▸ TASK DETAILS
Quote exactly, and only, the lines from the one with "microscopy captured an" through the end of the listing.

▸ COLLECTED MATERIAL
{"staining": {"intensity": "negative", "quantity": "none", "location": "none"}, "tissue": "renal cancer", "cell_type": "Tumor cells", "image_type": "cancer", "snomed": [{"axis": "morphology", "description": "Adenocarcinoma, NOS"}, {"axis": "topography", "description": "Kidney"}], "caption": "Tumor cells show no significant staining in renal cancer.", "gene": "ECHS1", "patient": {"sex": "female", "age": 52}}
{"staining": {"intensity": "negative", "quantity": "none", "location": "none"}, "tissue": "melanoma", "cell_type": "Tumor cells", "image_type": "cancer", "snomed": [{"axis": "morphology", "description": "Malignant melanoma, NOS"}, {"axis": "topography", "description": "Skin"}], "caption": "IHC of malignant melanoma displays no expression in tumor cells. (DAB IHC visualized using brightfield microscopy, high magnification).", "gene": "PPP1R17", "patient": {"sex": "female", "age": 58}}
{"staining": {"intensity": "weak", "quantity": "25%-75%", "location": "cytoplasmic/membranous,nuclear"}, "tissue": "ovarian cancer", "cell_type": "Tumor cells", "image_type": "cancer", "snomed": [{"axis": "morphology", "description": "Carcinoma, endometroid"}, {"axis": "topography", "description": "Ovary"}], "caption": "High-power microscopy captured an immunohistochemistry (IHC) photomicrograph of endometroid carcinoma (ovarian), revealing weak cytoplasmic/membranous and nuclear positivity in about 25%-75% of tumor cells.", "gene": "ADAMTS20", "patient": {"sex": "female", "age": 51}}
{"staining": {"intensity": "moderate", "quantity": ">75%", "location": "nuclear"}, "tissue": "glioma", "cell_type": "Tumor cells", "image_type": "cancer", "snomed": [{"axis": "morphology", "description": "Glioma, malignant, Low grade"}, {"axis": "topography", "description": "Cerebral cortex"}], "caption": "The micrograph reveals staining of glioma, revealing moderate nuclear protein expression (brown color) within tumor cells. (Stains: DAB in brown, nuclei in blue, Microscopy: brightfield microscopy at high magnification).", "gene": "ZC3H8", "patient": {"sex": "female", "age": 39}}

▸ TASK SOLUTION
{"staining": {"intensity": "weak", "quantity": "25%-75%", "location": "cytoplasmic/membranous,nuclear"}, "tissue": "ovarian cancer", "cell_type": "Tumor cells", "image_type": "cancer", "snomed": [{"axis": "morphology", "description": "Carcinoma, endometroid"}, {"axis": "topography", "description": "Ovary"}], "caption": "High-power microscopy captured an immunohistochemistry (IHC) photomicrograph of endometroid carcinoma (ovarian), revealing weak cytoplasmic/membranous and nuclear positivity in about 25%-75% of tumor cells.", "gene": "ADAMTS20", "patient": {"sex": "female", "age": 51}}
{"staining": {"intensity": "moderate", "quantity": ">75%", "location": "nuclear"}, "tissue": "glioma", "cell_type": "Tumor cells", "image_type": "cancer", "snomed": [{"axis": "morphology", "description": "Glioma, malignant, Low grade"}, {"axis": "topography", "description": "Cerebral cortex"}], "caption": "The micrograph reveals staining of glioma, revealing moderate nuclear protein expression (brown color) within tumor cells. (Stains: DAB in brown, nuclei in blue, Microscopy: brightfield microscopy at high magnification).", "gene": "ZC3H8", "patient": {"sex": "female", "age": 39}}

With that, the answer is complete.